[Document]
◆ ◆ ◆ ◆ ◆ ◆ ◆

Like most of the world, I am overwhelmed and overjoyed by what has happened, even more so since I will admit that ever since 2000 I thought I’d never see another real Presidential election (even blogging about my scepticism, repeatedly, beginning almost seven years ago). I had seriously underestimated the Republicans incompetence in both their ability to govern and to maintain power.
But it’s now less than three days later and the questions have already begun.
Will Obama be be able to oversee our national restoration? My brother reminded me on the phone yesterday afternoon, from suburban D.C., of the price we had to pay to bring about this victory. We endured eight disastrous years of a Bush presidency, years which saw both the haughty ascendancy and the ignoble collapse of the unmourned Late Capitalist, Neoconservative and Republican regime. Nothing of importance or worth in our own Republic or in much of the rest of the world has escaped the depredations of its arrogance, its sententiousness, its dominion and its greed. I had believed for years that no fundamental political change would occur until we had sunk into a genuine economic depression, and I had gloomily predicted the change would be toward some form of Fascism.
I hadn’t anticipated the confluence of the dramatic events of the last year and the exceptional capabilities of Barack Hussein Obama. I’d say we were far luckier than we deserved to be. There was certainly no inevitability in the timing of either’s appearance.
But in order to rebuild institutions, restore well-being and a belief in the future, the new President will have to pull off something like a major revolution. And he’s going to have to move fast. Roosevelt’s entire “First New Deal” was proposed and passed by Congress within the first 100 days of his administration. I can’t imagine how he and his administration managed it, but in 1933 the people were demanding immediate relief.
Today there may not yet be universal recognition of the full impact of the current economic collapse. Only a few are beginning to describe it as equivalent to the Great Depression, whose ravages were well underway as FDR assumed office (although to be sure, our 32nd President didn’t also have to deal with two messy wars and Global Warming when he moved into the White House). Without that full recognition of the seriousness of our crisis, and with the continuing strength of contemporary skeptics, dinosaurs and reactionaries, including the fact that almost as many people didn’t vote for him as did, Obama will almost certainly have to push through what must be, and almost certain will be, an extremely progressive agenda while not making it look too radical, and he will have to do it in a way that will disarm and even enlist on its behalf as many of its potential adversaries as possible.
It was very interesting to me when I finally looked into it, that during his campaign Roosevelt had apparently spoken to the voters of nothing remotely related to what became his extraordinarily-ambitious New Deal programs; in fact, much of what he did say suggested an agenda quite the opposite of what was later framed and passed. Not knowing this then, but because I knew something about my countrymen, it did not surprise me when I heard nothing specific about any kind of new New Deal from Obama at any time during his own extended campaign.
Obama knows he will have to be diplomatically politic. The nation is fortunate that such an approach corresponds with his own temperament, and that he brings to the task an extremely sharp mind, including the ability to think and speak on his feet, and what appears to be enormous strength of character. I have no doubt that if anyone could pull this thing off in this shaken country at this time, Barack Obama could, but he won’t be able to do it alone.

◆ ◆ ◆ ◆ ◆ ◆ ◆

[Exercise instructions]
A. Translate this sentence from the post about Obama's election into French: "I'd say we were far luckier than we deserved to be."
B. According to the post about Obama's election, within what period was Roosevelt's entire "First New Deal" proposed and passed by Congress?
C. Continue the post about Obama's election from the point where it stops.
The items that come after the post are separate material.

◆ ◆ ◆ ◆ ◆ ◆ ◆

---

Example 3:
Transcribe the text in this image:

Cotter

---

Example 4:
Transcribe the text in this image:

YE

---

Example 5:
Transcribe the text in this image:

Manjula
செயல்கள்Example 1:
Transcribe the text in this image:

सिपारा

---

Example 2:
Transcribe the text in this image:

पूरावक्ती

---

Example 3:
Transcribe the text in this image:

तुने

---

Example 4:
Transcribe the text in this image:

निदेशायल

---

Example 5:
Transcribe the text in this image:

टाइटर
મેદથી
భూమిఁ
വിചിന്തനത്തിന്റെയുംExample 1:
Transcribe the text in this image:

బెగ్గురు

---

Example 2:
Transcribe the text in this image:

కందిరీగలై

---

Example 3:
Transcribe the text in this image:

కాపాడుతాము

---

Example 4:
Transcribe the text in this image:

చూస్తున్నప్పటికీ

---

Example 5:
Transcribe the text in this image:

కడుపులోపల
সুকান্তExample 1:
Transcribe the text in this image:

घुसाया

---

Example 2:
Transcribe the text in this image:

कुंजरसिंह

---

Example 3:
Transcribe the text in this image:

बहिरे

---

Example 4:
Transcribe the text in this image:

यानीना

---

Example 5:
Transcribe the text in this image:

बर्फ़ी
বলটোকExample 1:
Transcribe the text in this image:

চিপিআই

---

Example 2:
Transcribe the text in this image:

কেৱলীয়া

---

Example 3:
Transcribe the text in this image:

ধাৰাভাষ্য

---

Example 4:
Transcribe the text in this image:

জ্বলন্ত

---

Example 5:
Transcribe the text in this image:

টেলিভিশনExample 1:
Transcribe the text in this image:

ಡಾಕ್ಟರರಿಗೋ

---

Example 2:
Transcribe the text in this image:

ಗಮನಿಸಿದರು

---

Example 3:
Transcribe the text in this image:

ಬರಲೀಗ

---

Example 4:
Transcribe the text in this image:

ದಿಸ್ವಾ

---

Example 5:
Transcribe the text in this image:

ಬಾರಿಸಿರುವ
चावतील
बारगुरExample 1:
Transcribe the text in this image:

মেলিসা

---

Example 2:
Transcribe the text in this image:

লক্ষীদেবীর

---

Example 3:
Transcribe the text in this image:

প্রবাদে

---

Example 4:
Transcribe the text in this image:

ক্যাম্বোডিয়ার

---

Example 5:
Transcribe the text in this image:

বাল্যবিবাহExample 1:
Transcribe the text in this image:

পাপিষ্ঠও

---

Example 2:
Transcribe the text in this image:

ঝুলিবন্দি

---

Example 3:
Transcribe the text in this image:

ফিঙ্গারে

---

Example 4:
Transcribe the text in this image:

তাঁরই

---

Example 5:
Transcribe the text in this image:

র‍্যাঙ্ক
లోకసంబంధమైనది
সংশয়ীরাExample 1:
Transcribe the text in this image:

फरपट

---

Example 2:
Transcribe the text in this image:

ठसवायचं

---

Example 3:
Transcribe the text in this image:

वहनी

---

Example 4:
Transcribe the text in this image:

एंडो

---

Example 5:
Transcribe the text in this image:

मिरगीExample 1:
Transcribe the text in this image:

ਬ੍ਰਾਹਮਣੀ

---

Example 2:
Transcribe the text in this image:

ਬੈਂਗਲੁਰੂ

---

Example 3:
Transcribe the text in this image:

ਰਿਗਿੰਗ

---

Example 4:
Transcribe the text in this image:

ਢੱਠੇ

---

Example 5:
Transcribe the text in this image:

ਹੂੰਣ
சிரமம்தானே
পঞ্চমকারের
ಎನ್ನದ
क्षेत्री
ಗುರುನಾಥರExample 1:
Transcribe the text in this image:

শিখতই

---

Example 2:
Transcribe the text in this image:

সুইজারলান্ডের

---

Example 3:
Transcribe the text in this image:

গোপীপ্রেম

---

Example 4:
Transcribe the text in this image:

◆ ◆ ◆ ◆ ◆ ◆ ◆

[Results by task]
A. Je dirais que nous avons eu bien plus de chance que nous ne le méritions.

B. Within the first 100 days of his administration.

C.
I know there will be mistakes, as FDR made mistakes, but, and call me Pollyanna again, I believe he will pull it off, partly because of what I have just written, but also because he will have so much help (both enthusiastic and skilled), and because we have come to such a pass that we all really want to see him to succeed: Regardless of our diversity, and despite the vast range in our individual conditions and current fortunes, none of us can afford the cost of failure. We’ll have to be in there with him.
Did I mention the awesome and “monumental” importance that our success would signify, an importance even beyond that of our decision to make a man who happens to be [described as] Black the President of the United States? More than a material recovery, success would mean the restoration of the all-but-buried idea of a free and welcoming America first invented by a wise, older world sometime in the seventeenth century.

These are the tone-deaf, and surprisingly angry lines I wrote early Tuesday evening, exactly as I had left them*:

The corporate devisers and the engine of our national disaster and disgrace have finally been repudiated. Bush and his enablers will squirm in their Pennsylvania Avenue lair for almost three more months, where they can still do a lot of damage, but the lease is up.
While it is clearly a victory for reason and common sense and what used to be called “the American way”, today’s vote marks only the beginning of the real recovery.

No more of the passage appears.